Upon reflection, however, my favorite cliffhanger is the one closing Chapter Four (“The Enemy Strikes”). This chapter takes place in and around a barge filled with explosives. Zarnoff knows that Tracy has tracked him to a dockside salvage outfitter, so he lays a trap, putting a time bomb in the hold of the barge. While Tracy and the G-men shoot it out with the bad guys on the multi-level barge, the timer ticks away; the cliffhanger, however, is not the explosion of the bomb. Dick Tracy discovers the time bomb and throws it overboard, where it explodes harmlessly. Rather, it is set in motion when Robal throws a barrel at Tracy. Tracy dodges the barrel, but instead of continuing to focus on their fight, the camera follows the barrel as it rolls from one ledge to another, Donkey Kong-style, until it lands in the water. There it bobs between the barge and another barge next to it, until the current brings them together: at first, the barrel bulges as it is squeezed, but it eventually splinters beneath the pressure. The danger is clear. Sure enough, Tracy is knocked out and falls into the water, between the two barges, where it is only a matter of time before he suffers the same fate as the poor barrel. Here comes the tugboat to push the barges together. . . .

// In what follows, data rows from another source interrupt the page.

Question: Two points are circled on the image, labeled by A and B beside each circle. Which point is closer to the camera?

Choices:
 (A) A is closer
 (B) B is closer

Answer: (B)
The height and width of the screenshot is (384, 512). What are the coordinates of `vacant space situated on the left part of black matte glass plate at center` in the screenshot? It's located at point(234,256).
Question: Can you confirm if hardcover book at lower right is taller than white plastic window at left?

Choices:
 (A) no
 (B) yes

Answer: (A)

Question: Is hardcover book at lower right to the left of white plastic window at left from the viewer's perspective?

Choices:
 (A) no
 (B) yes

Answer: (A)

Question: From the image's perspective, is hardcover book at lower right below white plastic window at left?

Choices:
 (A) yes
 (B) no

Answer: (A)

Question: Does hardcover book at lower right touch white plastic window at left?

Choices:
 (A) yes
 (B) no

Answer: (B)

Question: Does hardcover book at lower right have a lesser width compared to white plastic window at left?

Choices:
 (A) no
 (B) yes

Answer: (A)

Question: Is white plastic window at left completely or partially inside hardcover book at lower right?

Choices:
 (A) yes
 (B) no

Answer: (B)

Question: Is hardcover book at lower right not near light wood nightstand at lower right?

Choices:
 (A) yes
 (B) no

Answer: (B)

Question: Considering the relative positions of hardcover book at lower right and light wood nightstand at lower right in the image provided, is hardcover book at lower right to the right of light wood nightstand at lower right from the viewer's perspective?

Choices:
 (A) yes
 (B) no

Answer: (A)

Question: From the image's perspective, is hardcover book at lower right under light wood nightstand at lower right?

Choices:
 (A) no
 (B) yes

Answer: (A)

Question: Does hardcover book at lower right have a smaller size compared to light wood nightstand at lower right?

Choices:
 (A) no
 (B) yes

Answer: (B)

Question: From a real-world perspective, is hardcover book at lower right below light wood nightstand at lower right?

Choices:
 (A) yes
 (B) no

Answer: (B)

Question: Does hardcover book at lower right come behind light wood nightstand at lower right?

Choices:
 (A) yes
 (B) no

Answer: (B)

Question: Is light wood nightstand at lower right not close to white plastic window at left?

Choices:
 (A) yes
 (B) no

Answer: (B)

Sample Dialogue: “I have cheated the law, outwitted the deadly science of the lethal chamber, but at a price no mortal man was ever expected to pay. That ancient drug was brewed by the alchemists of Satan. Tracy forced me to it. Tracy must die.” –Zarnoff in Chapter One, “The Master Spy” (Zarnoff was supposedly modeled after Boris Karloff, but only Chapter One, with its echoes of Frankenstein, really leans into the horror elements; at first after his resurrection, Zarnoff is shaken, and his appearance frightens his henchmen, but in later chapters he appears to have recovered his equilibrium.)

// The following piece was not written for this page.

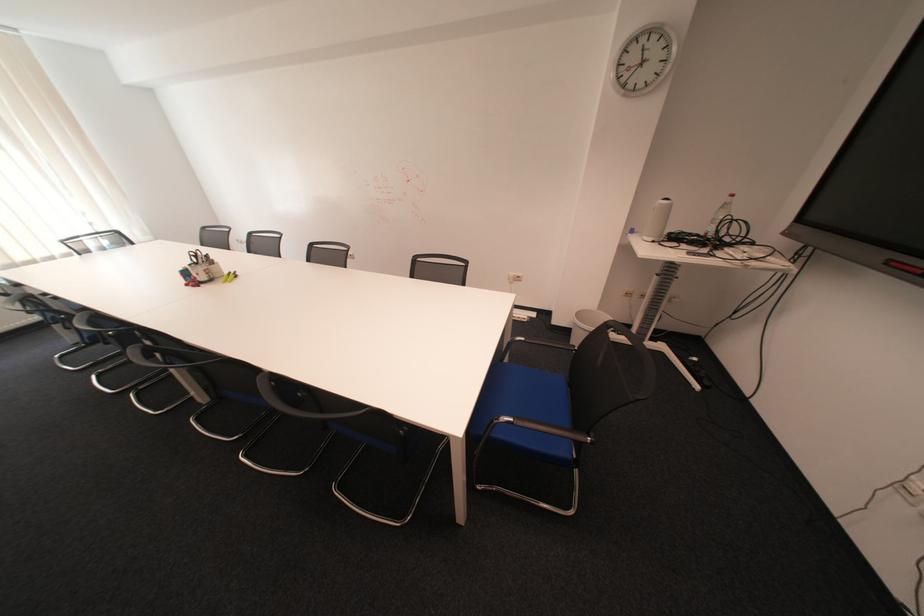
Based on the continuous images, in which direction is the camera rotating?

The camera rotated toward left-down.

What Others Have Said: “These serials were a definite departure from the comic strip, omitting key characters such as Tess, Pat Patton and Chief Brandon, and emphasized Tracy as the ultimate dedicated lawman, asking no quarter and giving none in his battle against crime. Even as kids we knew that liberties had been taken in transferring Dick Tracy to the screen, but as action fans we didn’t care.” –William C. Cline, “Remakes and Side Effects” in Serials-ly Speaking: Essays on Cliffhangers

What’s Next: My schedule permitting, I should have just enough time to watch and write up the fourth and final Dick Tracy serial, Dick Tracy vs. Crime, Inc. before the end of summer!